Additional information

Acute oral toxicity sudy (Dreher, 2013)

This GLP study performed according to OECD guideline was conducted to assess the acute toxicity of the test article, Dimethyl Sebacate, following a single oral administration to small groups of rats. The study design provides information for hazard assessment and classification and enables a chemical to be assigned to toxicity classes but severely restricts animal usage. Groups of three female fasted rats were given the test article as a single dose on Day 1 by oral gavage at a dose level of 2000 mg/kg. All animals were killed on Day 15 and subsequently underwent a full necropsy. There were no deaths and no clinical signs of reaction to treatment. All rats achieved body weight gains over the study period. No abnormalities were noted at necropsy. The acute median lethal oral dose level of the test article, Dimethyl Sebacate, was found to exceed 2000 mg/kg.

The test material was considered to have no significant acute toxic risk in respect of its acute oral toxicity and did not meet the criteria for classification according to the Globally Harmonized System of Classification and Labelling of Chemicals (GHS).

Acute dermal toxicity study (Dreher, 2013)

This GLP study performed according to OECD guideline 402 was conducted to determine the acute dermal toxicity of the test article, Dimethyl Sebacate following a single (24 hour) semi-occluded topical application to the rat. The test article was applied as an undiluted liquid to the clipped dorsum of a group of five male and five female rats on Day 1. Each rat received a single topical application at a dose level of 2000 mg/kg. The treated areas of dorsum were covered by a semi-occlusive dressing for 24 hours. All animals were killed on Day 15 and subsequently underwent a full necropsy. There were no deaths, no clinical signs of reaction to treatment and no overt dermal changes were noted at the test sites. All animals showed gains in body weight over the study period. No macroscopic changes were apparent at necropsy. The acute median lethal dermal dose of Dimethyl Sebacate to rats was found to exceed 2000 mg/kg. The test material was considered to have no significant acute toxic risk in respect of its acute dermal toxicity and did not meet the criteria for classification according to the Globally Harmonized System of Classification and Labelling of Chemicals (GHS).

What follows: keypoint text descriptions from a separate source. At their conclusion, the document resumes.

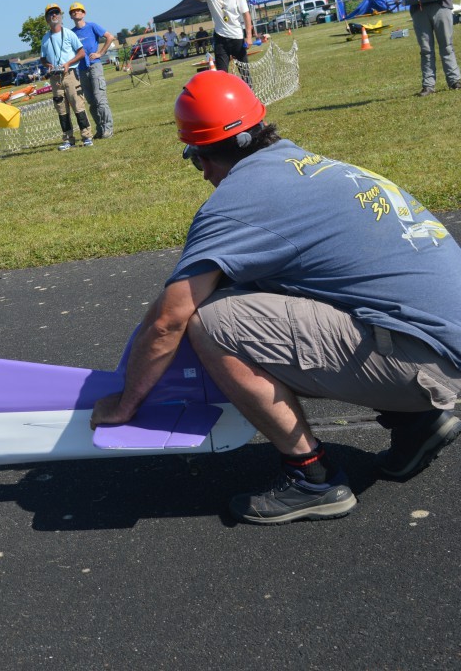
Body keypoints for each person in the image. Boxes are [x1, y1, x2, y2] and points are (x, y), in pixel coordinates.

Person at [91, 70, 461, 525]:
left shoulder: (238, 201)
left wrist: (125, 403)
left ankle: (312, 478)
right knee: (266, 284)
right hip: (439, 342)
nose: (202, 173)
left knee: (212, 321)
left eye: (194, 159)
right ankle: (416, 423)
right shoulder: (307, 163)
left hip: (427, 363)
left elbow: (170, 318)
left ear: (204, 155)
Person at [40, 3, 93, 151]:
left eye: (56, 12)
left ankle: (87, 137)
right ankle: (68, 140)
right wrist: (47, 65)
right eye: (50, 13)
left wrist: (68, 63)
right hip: (55, 78)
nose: (54, 15)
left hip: (70, 75)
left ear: (61, 16)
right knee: (61, 110)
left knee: (78, 105)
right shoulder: (45, 38)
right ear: (47, 19)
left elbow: (81, 53)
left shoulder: (69, 34)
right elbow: (42, 58)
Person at [396, 0, 461, 96]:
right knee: (426, 50)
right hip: (418, 8)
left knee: (447, 46)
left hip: (441, 4)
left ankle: (454, 81)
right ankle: (428, 86)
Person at [69, 2, 115, 139]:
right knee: (91, 102)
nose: (76, 12)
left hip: (95, 66)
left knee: (100, 99)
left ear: (84, 13)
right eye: (73, 11)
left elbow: (110, 37)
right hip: (82, 70)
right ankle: (100, 129)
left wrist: (100, 53)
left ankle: (108, 128)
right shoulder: (71, 33)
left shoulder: (92, 26)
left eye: (78, 10)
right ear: (71, 16)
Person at [187, 0, 253, 73]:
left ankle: (247, 82)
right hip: (220, 39)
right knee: (221, 73)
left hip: (237, 37)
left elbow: (246, 14)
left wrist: (249, 37)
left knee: (245, 73)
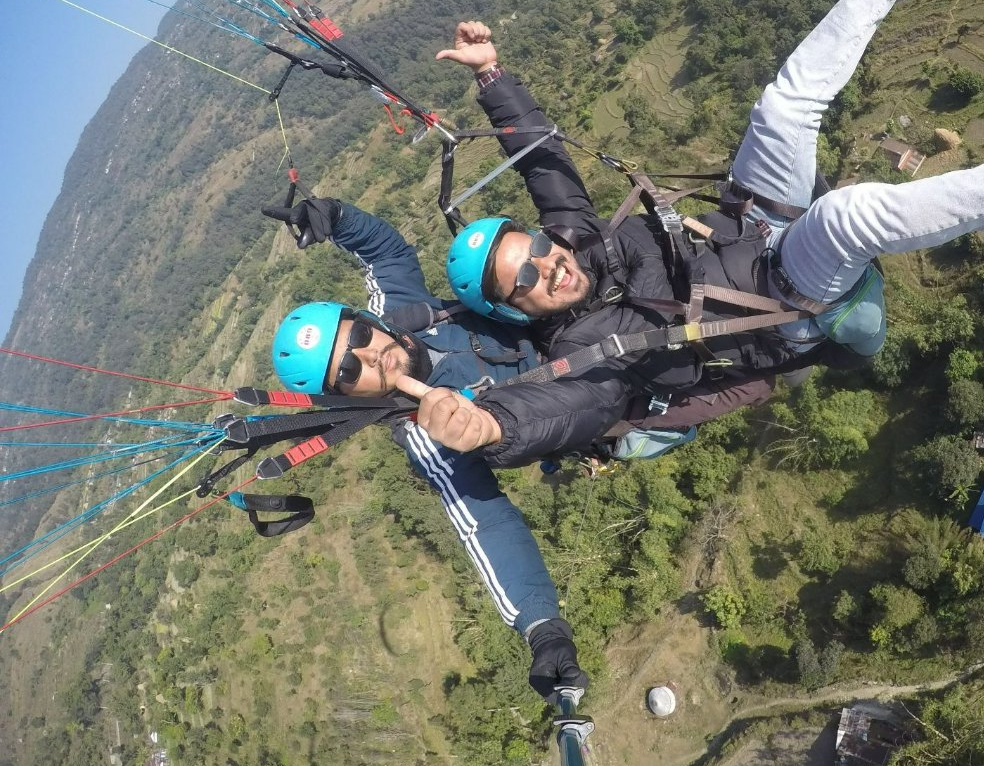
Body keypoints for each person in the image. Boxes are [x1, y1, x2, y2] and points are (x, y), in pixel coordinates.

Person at [410, 0, 984, 467]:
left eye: (535, 251)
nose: (549, 267)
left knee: (780, 107)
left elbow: (544, 163)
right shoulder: (584, 353)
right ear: (518, 311)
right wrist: (491, 430)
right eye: (528, 281)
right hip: (779, 298)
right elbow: (566, 413)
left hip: (746, 219)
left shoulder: (572, 244)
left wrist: (492, 79)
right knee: (847, 217)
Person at [269, 201, 772, 700]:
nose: (370, 354)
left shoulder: (405, 314)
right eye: (350, 372)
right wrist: (541, 626)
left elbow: (384, 249)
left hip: (577, 327)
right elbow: (484, 524)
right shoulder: (429, 433)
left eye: (357, 334)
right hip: (607, 406)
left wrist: (333, 217)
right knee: (758, 378)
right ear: (347, 394)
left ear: (364, 319)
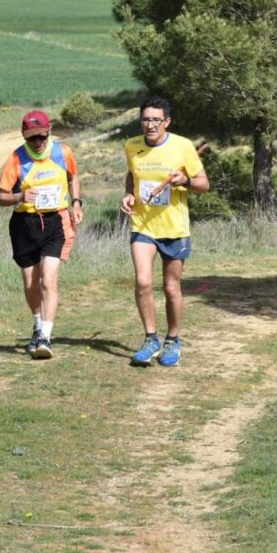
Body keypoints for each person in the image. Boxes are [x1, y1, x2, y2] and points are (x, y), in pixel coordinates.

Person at [120, 95, 209, 367]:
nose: (150, 125)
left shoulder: (182, 147)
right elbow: (132, 176)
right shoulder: (131, 146)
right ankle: (150, 338)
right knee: (143, 282)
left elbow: (203, 184)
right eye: (145, 119)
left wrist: (184, 180)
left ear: (166, 122)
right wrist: (128, 195)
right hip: (143, 226)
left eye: (156, 120)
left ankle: (172, 339)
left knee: (171, 287)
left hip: (174, 227)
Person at [0, 110, 83, 359]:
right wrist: (19, 196)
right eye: (32, 138)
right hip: (25, 224)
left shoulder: (62, 152)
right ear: (24, 136)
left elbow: (73, 176)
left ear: (50, 131)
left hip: (55, 221)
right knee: (31, 283)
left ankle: (45, 335)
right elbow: (0, 197)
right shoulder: (15, 159)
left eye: (42, 137)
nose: (38, 143)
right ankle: (37, 324)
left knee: (48, 279)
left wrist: (76, 203)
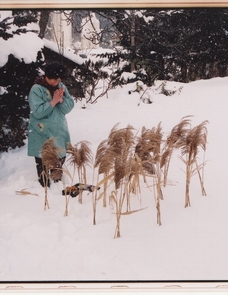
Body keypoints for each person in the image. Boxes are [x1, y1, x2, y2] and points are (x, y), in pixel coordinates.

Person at [27, 62, 75, 187]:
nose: (59, 81)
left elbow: (69, 107)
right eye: (56, 79)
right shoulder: (36, 89)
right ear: (48, 76)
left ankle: (57, 186)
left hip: (59, 130)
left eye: (60, 79)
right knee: (42, 160)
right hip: (41, 132)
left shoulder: (61, 86)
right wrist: (53, 102)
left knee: (60, 157)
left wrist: (61, 100)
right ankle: (44, 187)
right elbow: (37, 112)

Justification for selection of acute toxicity – oral endpoint
The study was GLP and performed according to OECD guideline. No mortality or severe clinical signs were recorded.

Justification for selection of acute toxicity – dermal endpoint
The study was fully compliant and performed accroding to OECD guideline. There were no mortality or severse clinical signs.

Justification for classification or non-classification

No classification is warranted for oral and dermal acute toxicity under EU Dangerous Substances Directive 67/548/EEC or CLP EU Regulation 1272/2008.